Migrating KSM page causes the VM lock up as the KSM page merging list is too large

Bug #1680513 reported by Gavin Guo on 2017-04-06
6
This bug affects 1 person
Affects Status Importance Assigned to Milestone
linux (Ubuntu)
Medium
Gavin Guo
Xenial
Undecided
Unassigned
Zesty
Undecided
Unassigned

Bug Description

[Impact]
After numad is enabled and there are several VMs running on the same
host machine(host kernel version: 4.4.0-72-generic #93), the
softlockup messages can be observed inside the VMs' dmesg.

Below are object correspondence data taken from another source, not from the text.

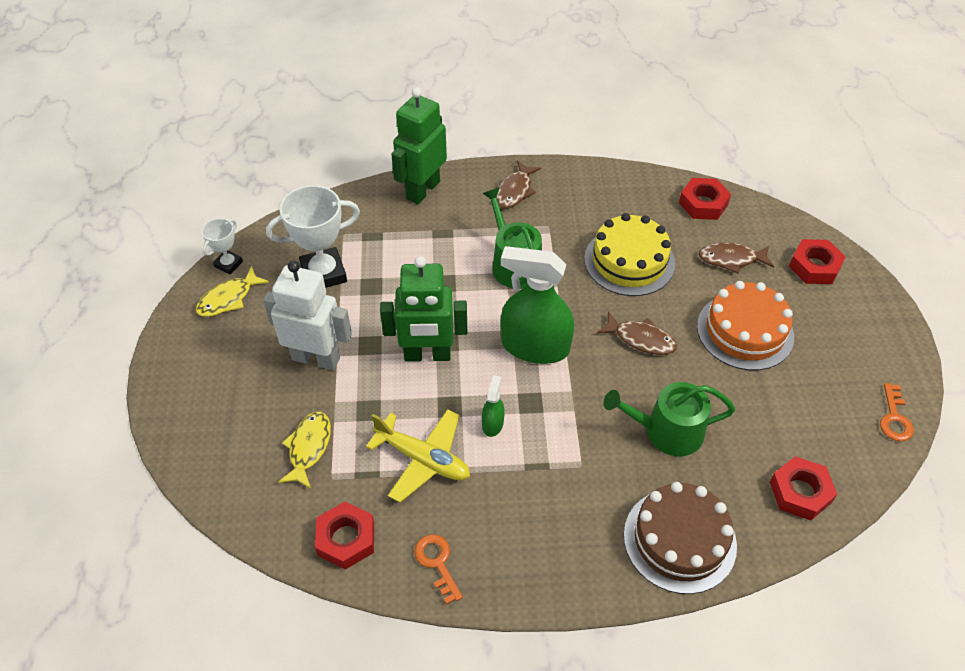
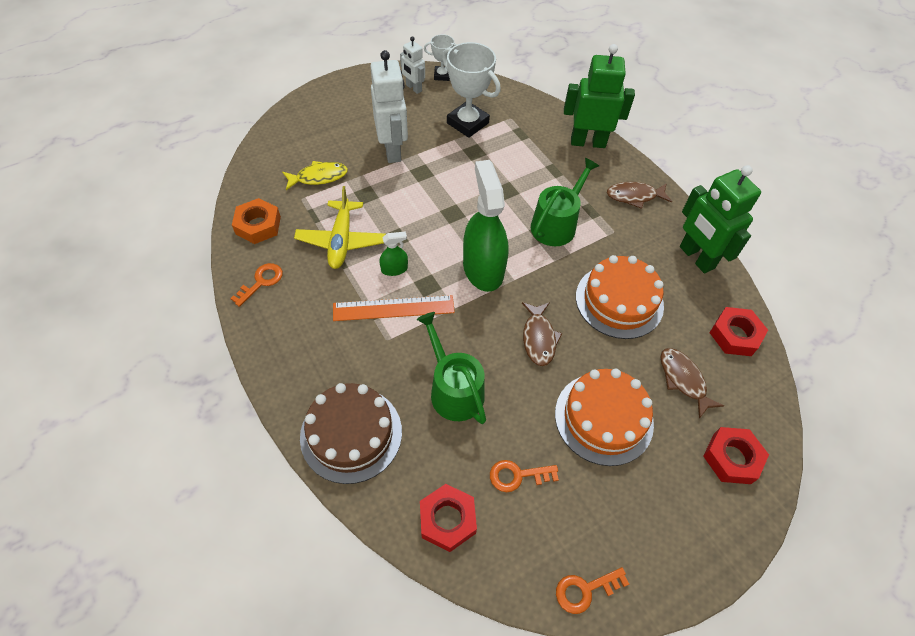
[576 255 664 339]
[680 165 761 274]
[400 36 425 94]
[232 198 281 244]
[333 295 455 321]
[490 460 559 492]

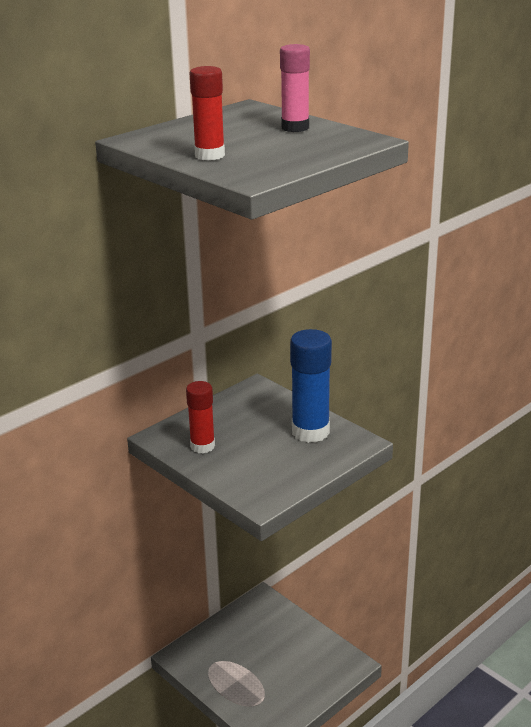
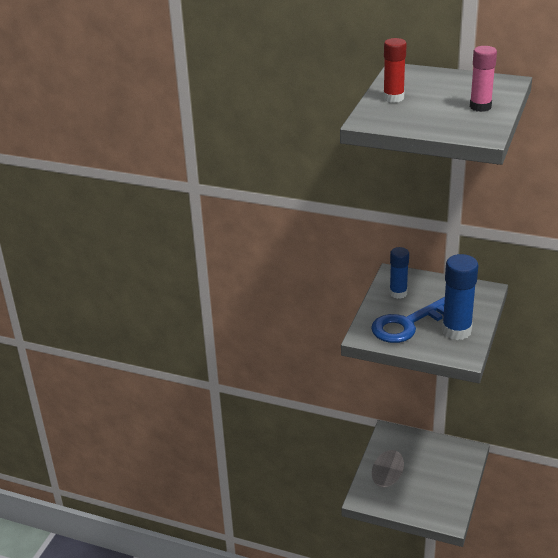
[390 247 409 299]
[371 297 445 343]

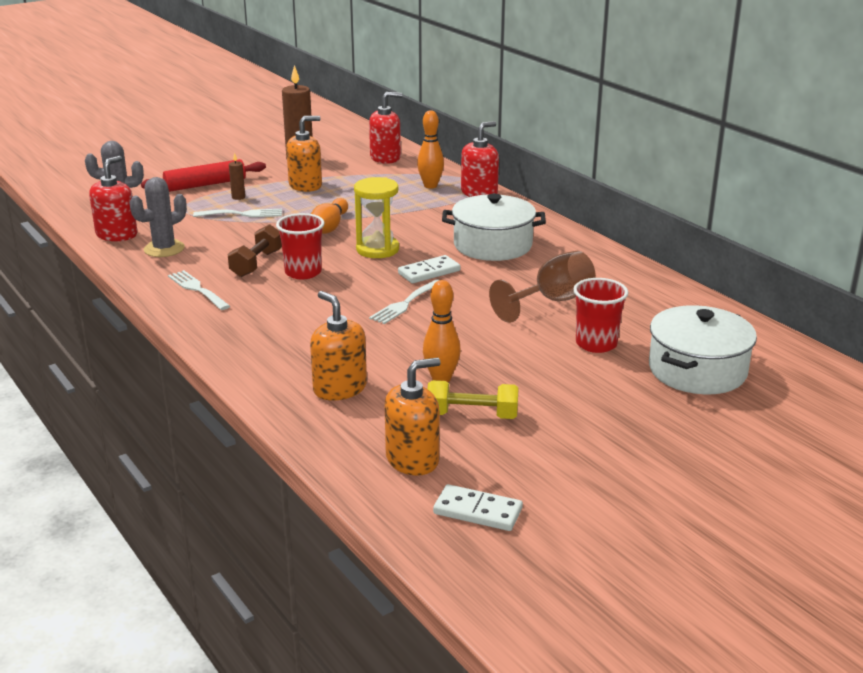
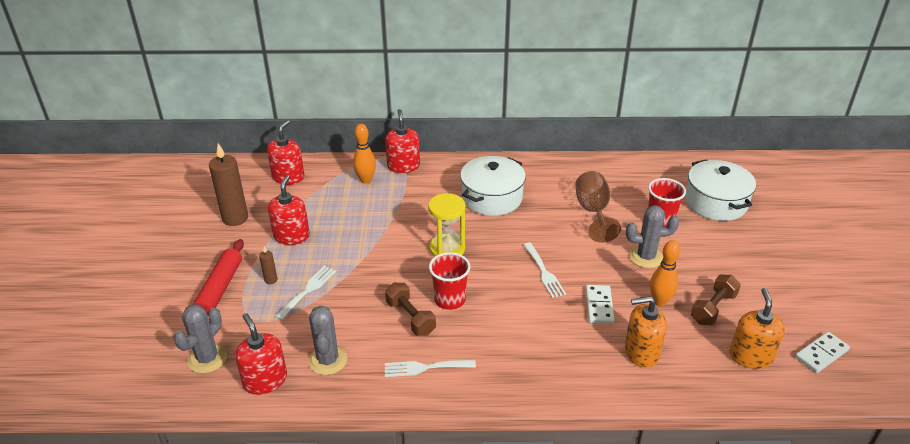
[268 175 310 245]
[311 198 348 234] (first image)
[586 285 615 324]
[691 275 741 325]
[626 205 679 268]

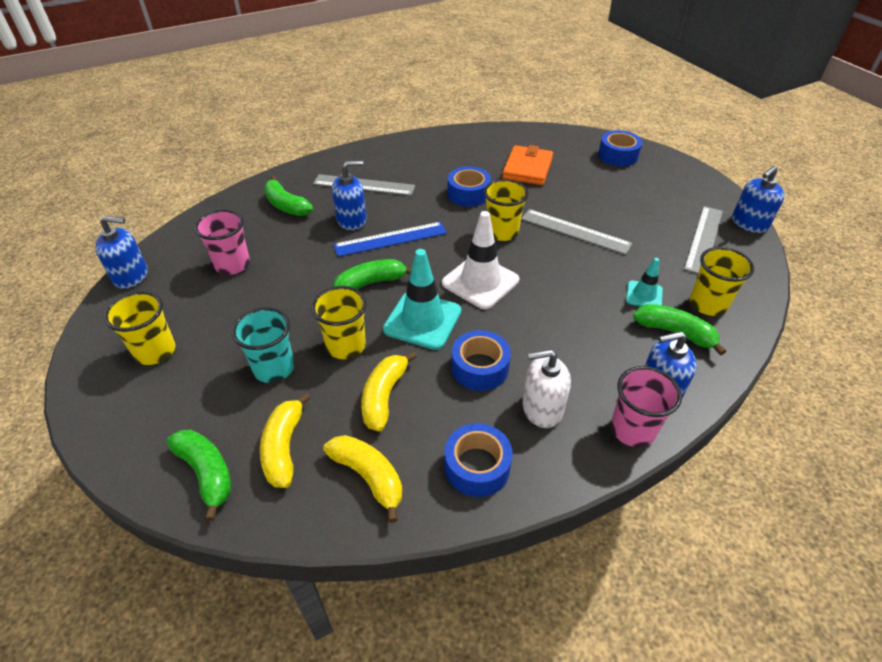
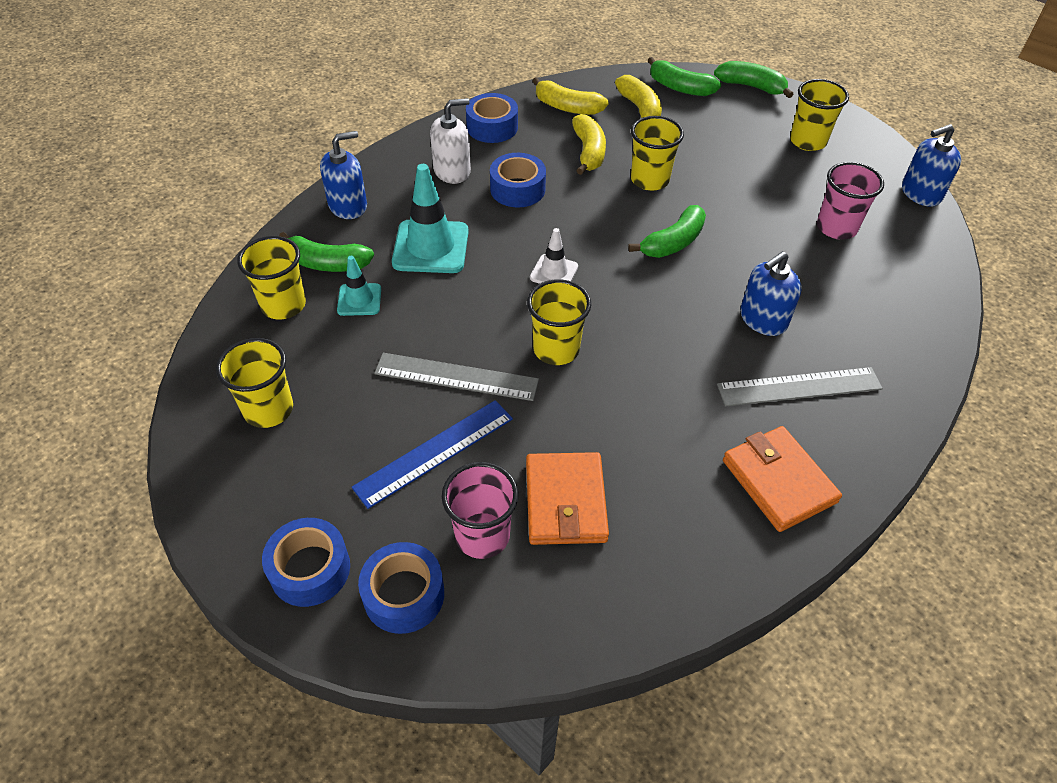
[262 518 350 607]
[732 166 785 233] (first image)
[714 61 794 98]
[216 338 293 428]
[530 228 578 284]
[352 400 513 509]
[392 164 469 273]
[232 307 294 383] (first image)
[442 462 518 559]
[723 426 842 532]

First, the crashdump was captured when the symptom was observed. At
the first glance, it looks like an IPI lost issue. The numad process
initiates a migration of memory, and as part of this, needs to flush
the TLB cache of another CPU. When the crash dump was taken, that
other CPU has the TLB flush pending, but not executed.

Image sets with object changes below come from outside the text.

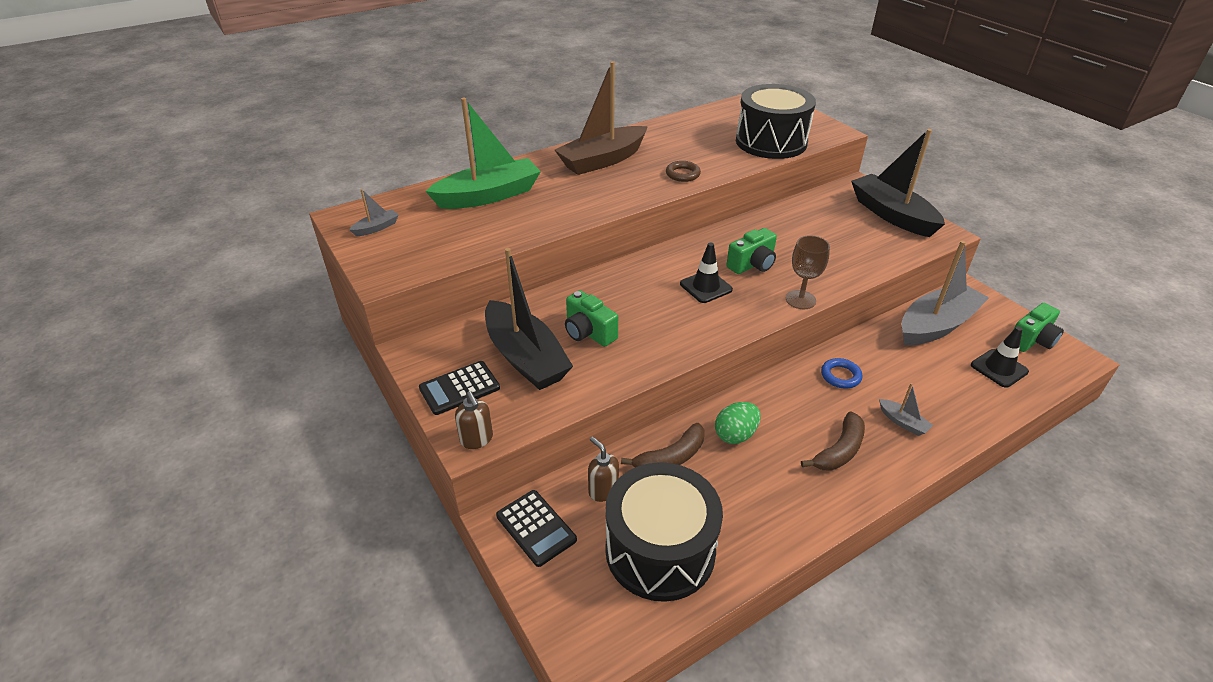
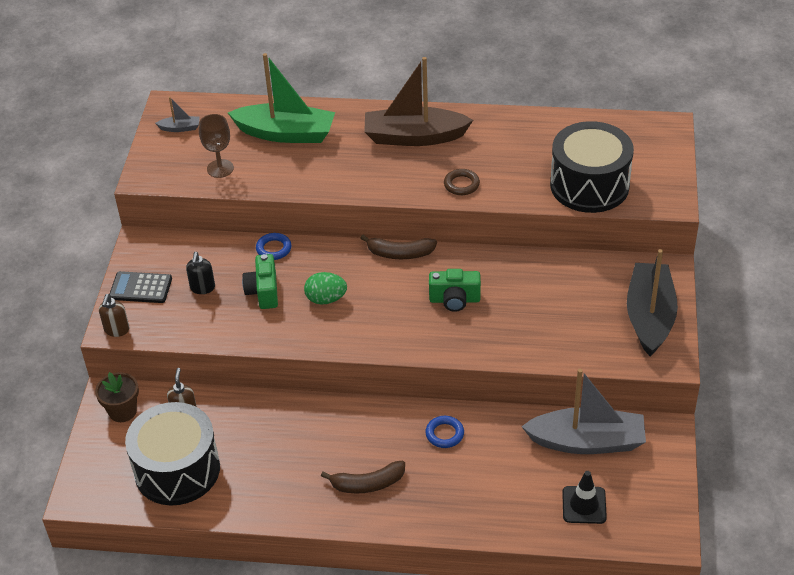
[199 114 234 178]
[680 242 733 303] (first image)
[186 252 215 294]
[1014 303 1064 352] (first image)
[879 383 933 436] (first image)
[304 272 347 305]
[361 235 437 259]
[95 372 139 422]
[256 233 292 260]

The numad kernel task is holding a semaphore lock mmap_sem(for the
VM's memory) to do the migration, and the tasks that actually end up
being blocked are other virtual CPUs for the same VM. These tasks need
to access or make changes to the memory map for the VM because of the
VM page fault, but cannot acquire the semaphore lock.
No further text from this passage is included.